Eso era lo que intentaba, y también no preguntarme cuánto tiempo podríamos permanecer unidos hasta que nuestras profesiones entraran en conflicto, pero era difícil llevar una relación relajada.
Aunque me parapetaba en el trabajo, una y otra vez me despertaba tras una pesadilla sobre la muerte de mi madre, sueños en que Lotty y Gabriella se confundían inextricablemente una con otra.
Una noche estaba Conrad conmigo cuando los insoportables fantasmas irrumpieron en mi sueño. Procurando no despertarle, me deslicé de la cama y me acerqué a la ventana del salón. Apenas podía vislumbrar la esquina de la casa de los Pichea. Me apetecía sumirme en la noche y correr, correr tan deprisa y tan lejos como para escaparme de mis pesadillas.
Intentaba imaginar un lugar donde pudiese estar tranquilamente en la calle a las tres de la madrugada, cuando Conrad apareció a mis espaldas.
– ¿Cuál es el problema, señorita W.?
Posé mis manos sobre sus brazos, pero seguí mirando por la ventana.
– No quería despertarte.
– Tengo el sueño ligero.
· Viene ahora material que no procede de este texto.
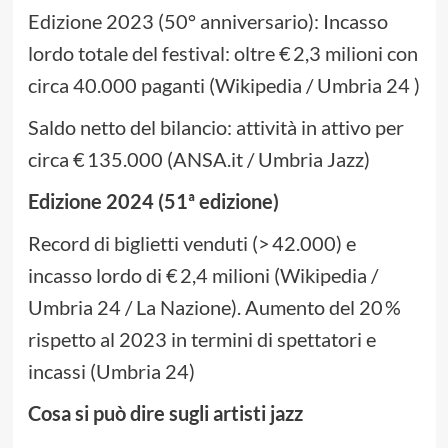
Edizione 2023 (50° anniversario): Incasso
lordo totale del festival: oltre € 2,3 milioni con
circa 40.000 paganti (Wikipedia / Umbria 24 )
Saldo netto del bilancio: attività in attivo per
circa € 135.000 (ANSA.it / Umbria Jazz)
Edizione 2024 (51ª edizione)
Record di biglietti venduti (> 42.000) e
incasso lordo di € 2,4 milioni (Wikipedia /
Umbria 24 / La Nazione). Aumento del 20 %
rispetto al 2023 in termini di spettatori e
incassi (Umbria 24)
Cosa si può dire sugli artisti jazz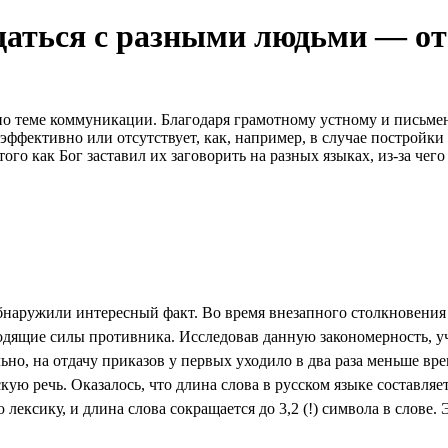
щаться с разными людьми — от
 по теме коммуникации. Благодаря грамотному устному и пись
еэффективно или отсутствует, как, например, в случае постройк
того как Бог заставил их заговорить на разных языках, из-за чег
аружили интересный факт. Во время внезапного столкновения с
одящие силы противника. Исследовав данную закономерность, уч
ельно, на отдачу приказов у первых уходило в два раза меньше в
ую речь. Оказалось, что длина слова в русском языке составляет
ксику, и длина слова сокращается до 3,2 (!) символа в слове. Э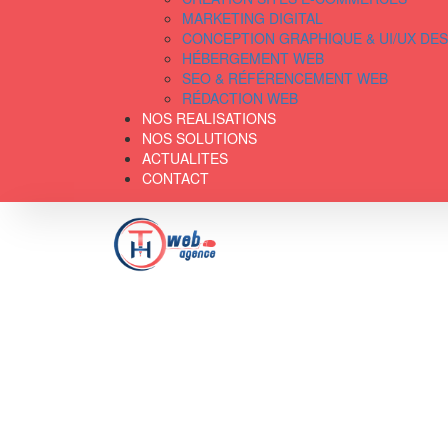
MARKETING DIGITAL
CONCEPTION GRAPHIQUE & UI/UX DE
HÉBERGEMENT WEB
SEO & RÉFÉRENCEMENT WEB
RÉDACTION WEB
NOS REALISATIONS
NOS SOLUTIONS
ACTUALITES
CONTACT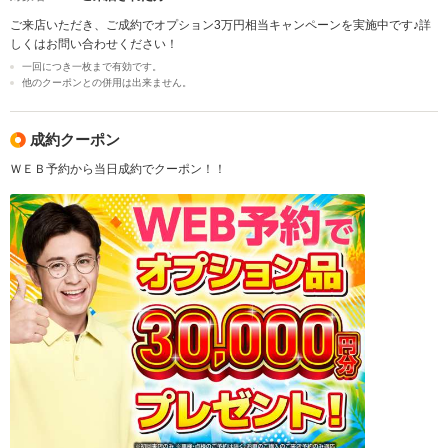
ご来店いただき、ご成約でオプション3万円相当キャンペーンを実施中です♪詳
しくはお問い合わせください！
一回につき一枚まで有効です。
他のクーポンとの併用は出来ません。
成約クーポン
ＷＥＢ予約から当日成約でクーポン！！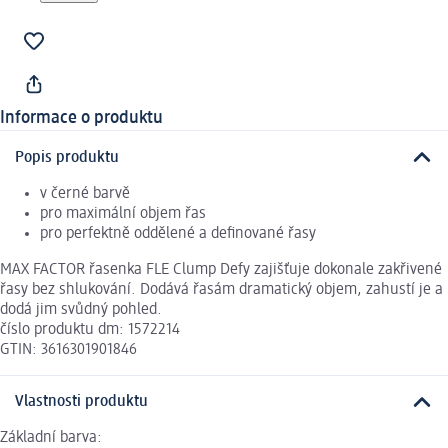
Informace o produktu
Popis produktu
v černé barvě
pro maximální objem řas
pro perfektně oddělené a definované řasy
MAX FACTOR řasenka FLE Clump Defy zajišťuje dokonale zakřivené
řasy bez shlukování. Dodává řasám dramatický objem, zahustí je a
dodá jim svůdný pohled.
číslo produktu dm: 1572214
GTIN: 3616301901846
Vlastnosti produktu
Základní barva: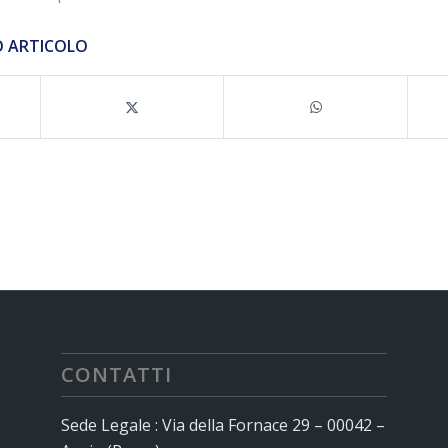
O ARTICOLO
CONTATTI
Sede Legale : Via della Fornace 29 – 00042 –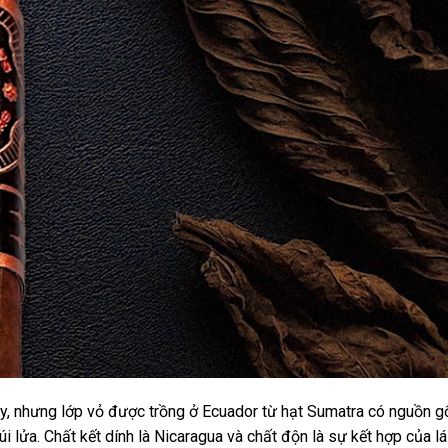
y, nhưng lớp vỏ được trồng ở Ecuador từ hạt Sumatra có nguồn g
úi lửa. Chất kết dính là Nicaragua và chất độn là sự kết hợp của lá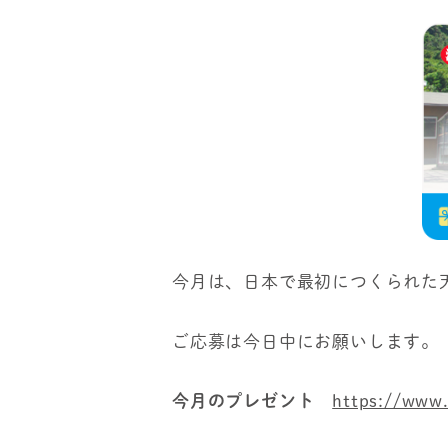
今月は、日本で最初につくられた天
ご応募は今日中にお願いします。
今月のプレゼント
https://www.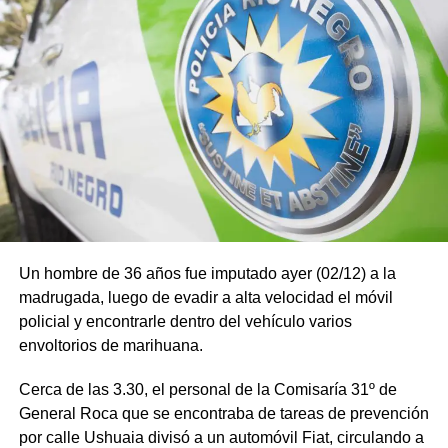
Un hombre de 36 años fue imputado ayer (02/12) a la
madrugada, luego de evadir a alta velocidad el móvil
policial y encontrarle dentro del vehículo varios
envoltorios de marihuana.
Cerca de las 3.30, el personal de la Comisaría 31º de
General Roca que se encontraba de tareas de prevención
por calle Ushuaia divisó a un automóvil Fiat, circulando a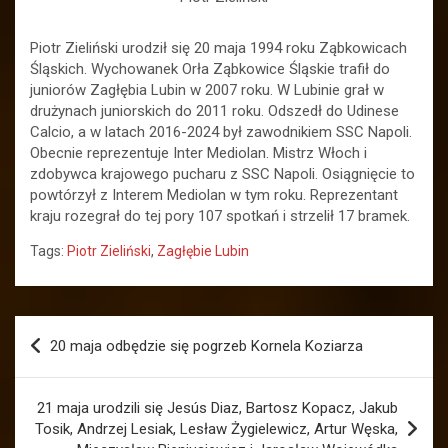
Piotr Zieliński urodził się 20 maja 1994 roku Ząbkowicach
Śląskich. Wychowanek Orła Ząbkowice Śląskie trafił do
juniorów Zagłębia Lubin w 2007 roku. W Lubinie grał w
drużynach juniorskich do 2011 roku. Odszedł do Udinese
Calcio, a w latach 2016-2024 był zawodnikiem SSC Napoli.
Obecnie reprezentuje Inter Mediolan. Mistrz Włoch i
zdobywca krajowego pucharu z SSC Napoli. Osiągnięcie to
powtórzył z Interem Mediolan w tym roku. Reprezentant
kraju rozegrał do tej pory 107 spotkań i strzelił 17 bramek.
Tags:
Piotr Zieliński
,
Zagłębie Lubin
Nawigacja
20 maja odbędzie się pogrzeb Kornela Koziarza
wpisu
21 maja urodzili się Jesús Diaz, Bartosz Kopacz, Jakub
Tosik, Andrzej Lesiak, Lesław Żygielewicz, Artur Węska,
Te he estado oyendo levantarte de la cama todas las noches que hemos pasado juntos este último mes. Si no quieres que me quede por la noche, sólo tienes que decírmelo, Vic.
– No es eso -mi voz era un susurro, como si la oscuridad impusiera silencio.
Me acarició suavemente el cabello. Permanecimos largo rato en silencio.
No había pensado contarle nada de Lotty ni de mis pesadillas, pero en la oscuridad, con la calidez de su cuerpo junto al mío, finalmente me desahogué.
– Se trata de Lotty. Tengo tanto miedo…, miedo de que me deje lo mismo que me dejó mi madre. No sirvió que quisiera a mi madre, que hiciese todo lo que pude por cuidarla. De todas formas me dejó. No creo que pueda soportarlo si Lotty también me abandona.
– Así que tienes que tener siempre a todos bullendo a tu alrededor. ¿Es eso? Así que la gente como yo, o incluso el viejo de abajo, no contamos lo suficiente para ti como para que te importe que te dejemos plantada.
Le abracé más estrechamente, pero no pude decir nada más. Quizá tenía razón. Tal vez por eso reaccionaba tan violentamente cada vez que el señor Contreras, o Lotty, o cualquier otro, se preocupaban por mi seguridad. Tal vez era incluso por eso por lo que una y otra vez me empeñaba en desafiar el peligro. Cuando mis fuerzas empezaran a declinar, ¿podría encontrar otras fuerzas que me ayudaran a salvar esos abismos? Me estremecí bajo la brisa de verano.